Y en el tercero anhelaba encontrar el plumaje que generosamente había depositado ahí el pájaro del alma, esa ave que según el cuento que me regalaste tiene un cajón para cada sentimiento que poseemos. Imaginaba que así podría palpar tu alegría y echar por la ventana tus miedos. Que tus secretos más profundos se me iban a revelar para quererte así, sin adjetivos ni superlativos.

Tu pregunta interrumpió mi recorrido.
-¿Y a qué se debe esta visita?

Dibujé una sonrisa de complicidad conmigo misma y te mentí. Muy modosita me senté en la orilla de tu sofá cama. Los cobertores arrumbados en el otro sillón delataban que aquí dormías. Sospecho que te refugiabas aquí porque estabas huyendo de tu recámara, tu lecho debía seguir guardando el perfume de los amores que no olvidas, aroma que siempre te provocaba insomnio.

No quería charlar, no quería saber nada de tus desamores, cobardemente te propuse mejor pasar la tarde viendo películas. Hice trampa, puse primero Los Caifanes, para repetir el coro de que ese instante éramos tú y yo, nosotros dos, buscándonos y encontrándonos. Después tarareamos As time goes con la certeza de que un beso sigue siendo un beso... y hasta nos besamos. Justo a la mitad de La rosa púrpura del Cairo, ya retozaba contigo en el piso. De reojo me pareció ver que los personajes de la película nos espiaban con una pícara sonrisa, seguros que esta vez se quedaban de su lado para disfrutar la historia de un brevísimo amor en la vida real.

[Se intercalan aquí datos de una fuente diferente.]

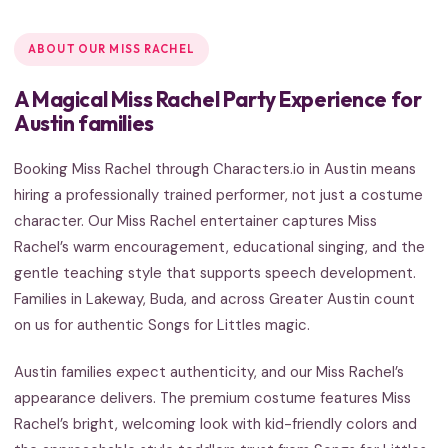
ABOUT OUR MISS RACHEL
A Magical Miss Rachel Party Experience for
Austin families
Booking Miss Rachel through Characters.io in Austin means
hiring a professionally trained performer, not just a costume
character. Our Miss Rachel entertainer captures Miss
Rachel’s warm encouragement, educational singing, and the
gentle teaching style that supports speech development.
Families in Lakeway, Buda, and across Greater Austin count
on us for authentic Songs for Littles magic.
Austin families expect authenticity, and our Miss Rachel’s
appearance delivers. The premium costume features Miss
Rachel’s bright, welcoming look with kid-friendly colors and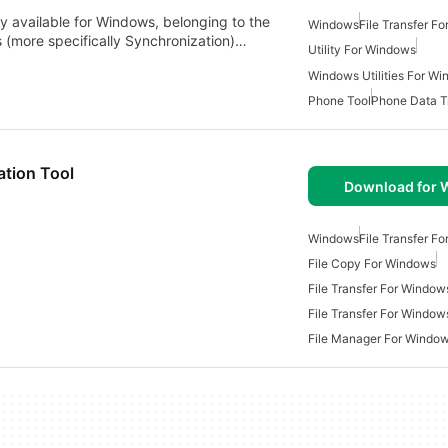
 available for Windows, belonging to the
Windows
File Transfer F
s (more specifically Synchronization)…
Utility For Windows
Windows Utilities For W
Phone Tool
Phone Data T
ation Tool
Download for
Windows
File Transfer F
File Copy For Windows
File Transfer For Window
File Transfer For Window
File Manager For Windo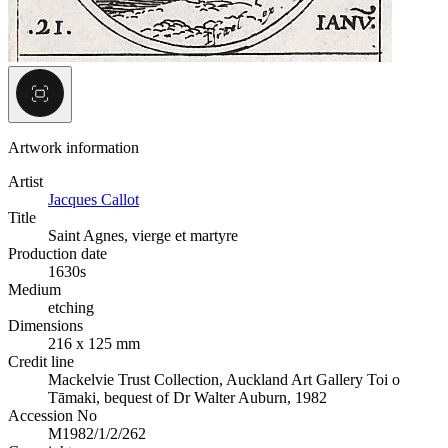
Artwork information
Artist
Jacques Callot
Title
Saint Agnes, vierge et martyre
Production date
1630s
Medium
etching
Dimensions
216 x 125 mm
Credit line
Mackelvie Trust Collection, Auckland Art Gallery Toi o
Tāmaki, bequest of Dr Walter Auburn, 1982
Accession No
M1982/1/2/262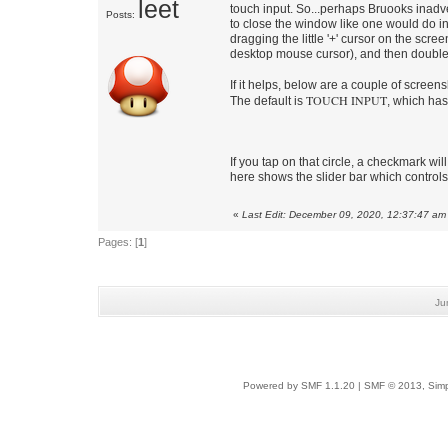
leet
touch input. So...perhaps Bruooks inadver
Posts:
to close the window like one would do in
dragging the little '+' cursor on the scree
desktop mouse cursor), and then double-t
If it helps, below are a couple of screen
TOUCH INPUT
The default is
, which has 
If you tap on that circle, a checkmark wil
here shows the slider bar which controls
«
Last Edit: December 09, 2020, 12:37:47 am
Pages: [
1
]
Ju
Powered by SMF 1.1.20
|
SMF © 2013, Simp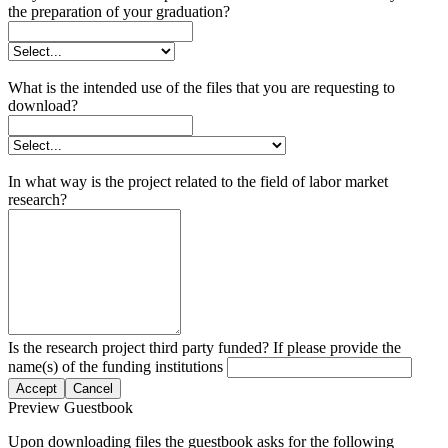
the preparation of your graduation?
What is the intended use of the files that you are requesting to
download?
In what way is the project related to the field of labor market
research?
Is the research project third party funded? If please provide the
name(s) of the funding institutions
Accept
Cancel
Preview Guestbook
Upon downloading files the guestbook asks for the following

A media noche celebré lo pésimo que eres para colgar cortinas, fue tan fácil acabar de desprenderlas, enredarnos en ellas y acurrucarnos como buenos cómplices de la vida. Y mientras dormías, yo memorizaba este espacio silencioso, ordenado a tono con tu soledad, desordenado para acentuar nuestras nostalgias.

Abrazada a ti, me gustó haber elegido esta Nochebuena para visitarte, el pretexto fue bueno. Teníamos tantas navidades lejanas, tantos cumpleaños no compartidos. Tu cuerpo tenía el olor de un hogar que conocí y la rutina evaporó. Tu piel se aproximaba al sabor de esos dulces azucarados de Puebla que siempre han sido mis favoritos y que ya nunca me acompañarás a comprar. Seguramente no celebraría contigo el año nuevo, ni otra fecha simbólica más. El amor junto a ti siempre será esporádico, milagrosamente recóndito y afortunadamente imposible, pero no me importa.

No, no me importa porque cada poro de mi piel, cada centímetro de mi cuerpo, cada respiro, cada gemido de placer, cada latido de mi corazón, cada te quiero retenido en mi garganta fueron suficientes para recordarte que nadie merece castigarse por sufrir de mal de amores y contagiarte de una dulce locura que permita olvidar y perdonar, continuar y volverse a arriesgar.

Salí de tu casa oliendo todita a ti, con el alma desordenada como tu vida, con la conciencia ordenada como tu casa. Tuve la certeza de que mientras me alejaba, mil 775 poemas me perseguían y que los movimientos de mis caderas se mecían como si fuera yo una verdadera Venus. El suave aire de la madrugada jugueteaba con una pluma que rozó mis labios mientras a lo lejos creí escuchar el canto gozoso del pájaro del alma.